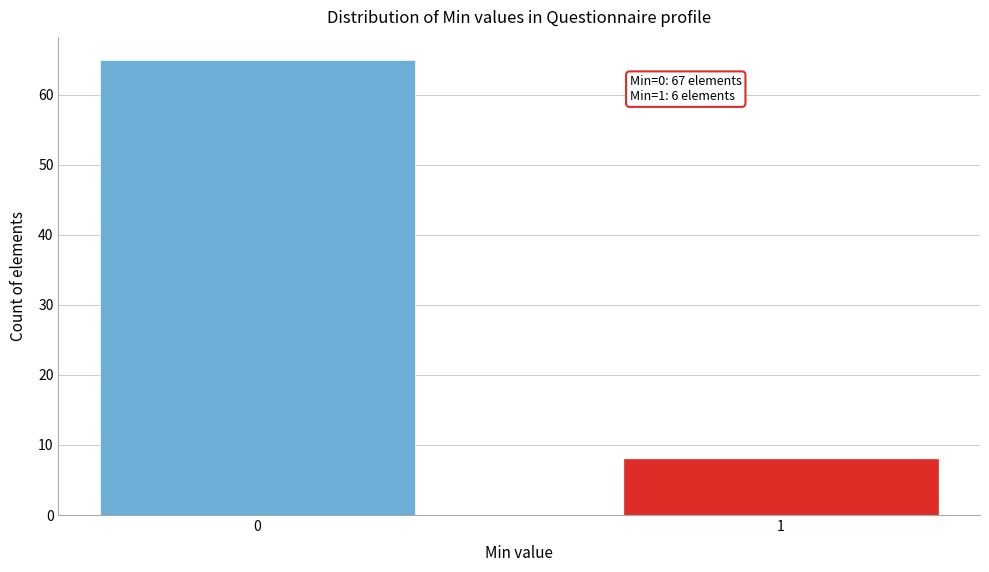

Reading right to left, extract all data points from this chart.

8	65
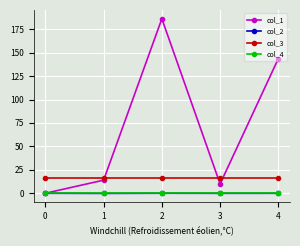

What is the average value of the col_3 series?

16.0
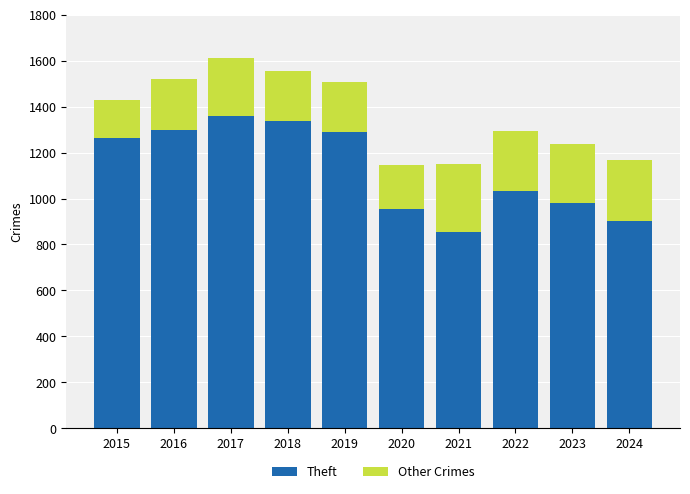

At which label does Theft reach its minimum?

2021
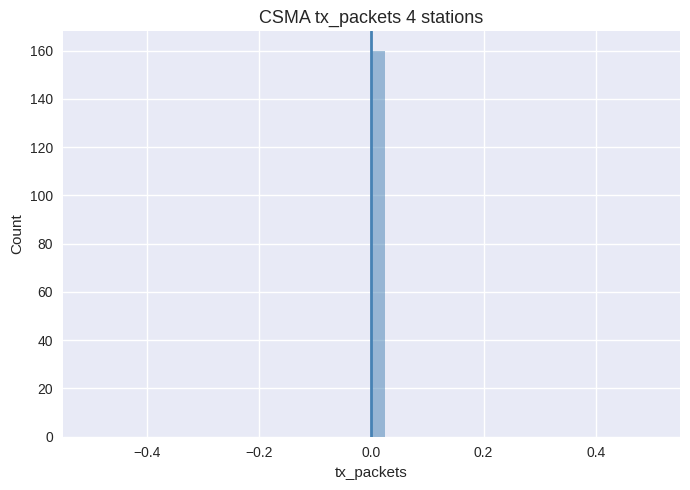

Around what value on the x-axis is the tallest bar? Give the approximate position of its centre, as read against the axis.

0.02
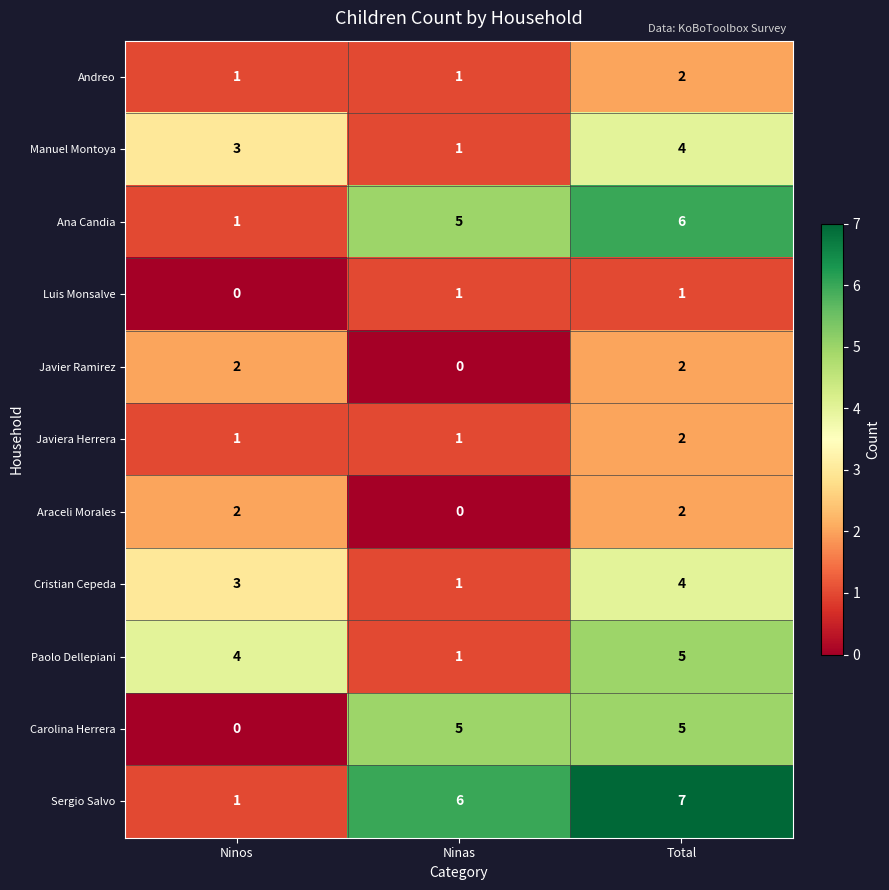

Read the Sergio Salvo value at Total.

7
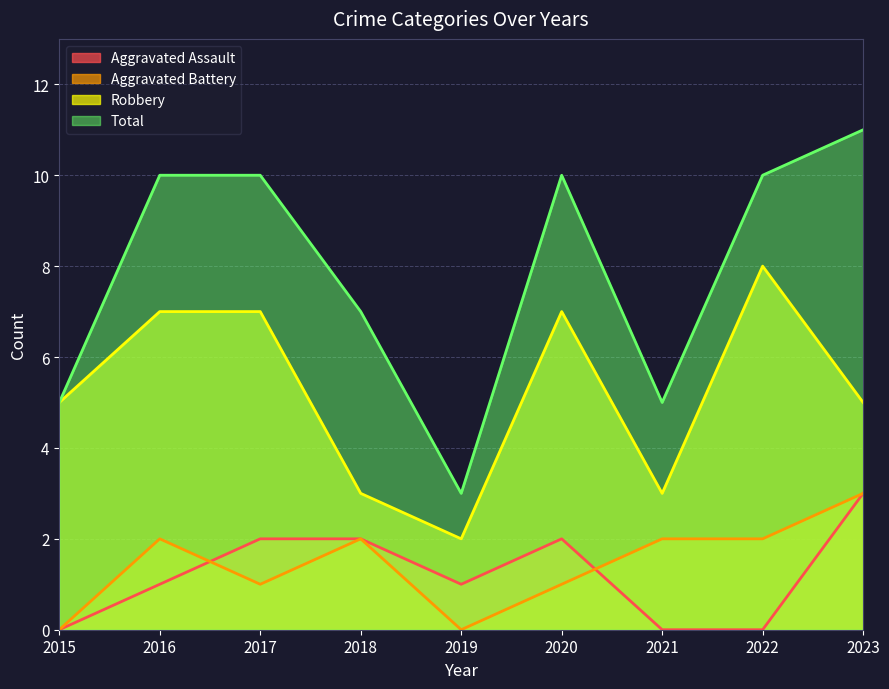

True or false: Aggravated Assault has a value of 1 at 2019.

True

* WHAT YOU SHOULD DO: Turn the records above into a JSON list of strings, with one string for each line and no blank lines. Leave the pictures out.

* ANSWER TO THE PROBLEM:
[
  "Reading right to left, extract all data points from this chart.",
  "8\t65",
  "What is the average value of the col_3 series?",
  "16.0",
  "At which label does Theft reach its minimum?",
  "2021",
  "Around what value on the x-axis is the tallest bar? Give the approximate position of its centre, as read against the axis.",
  "0.02",
  "Read the Sergio Salvo value at Total.",
  "7",
  "True or false: Aggravated Assault has a value of 1 at 2019.",
  "True"
]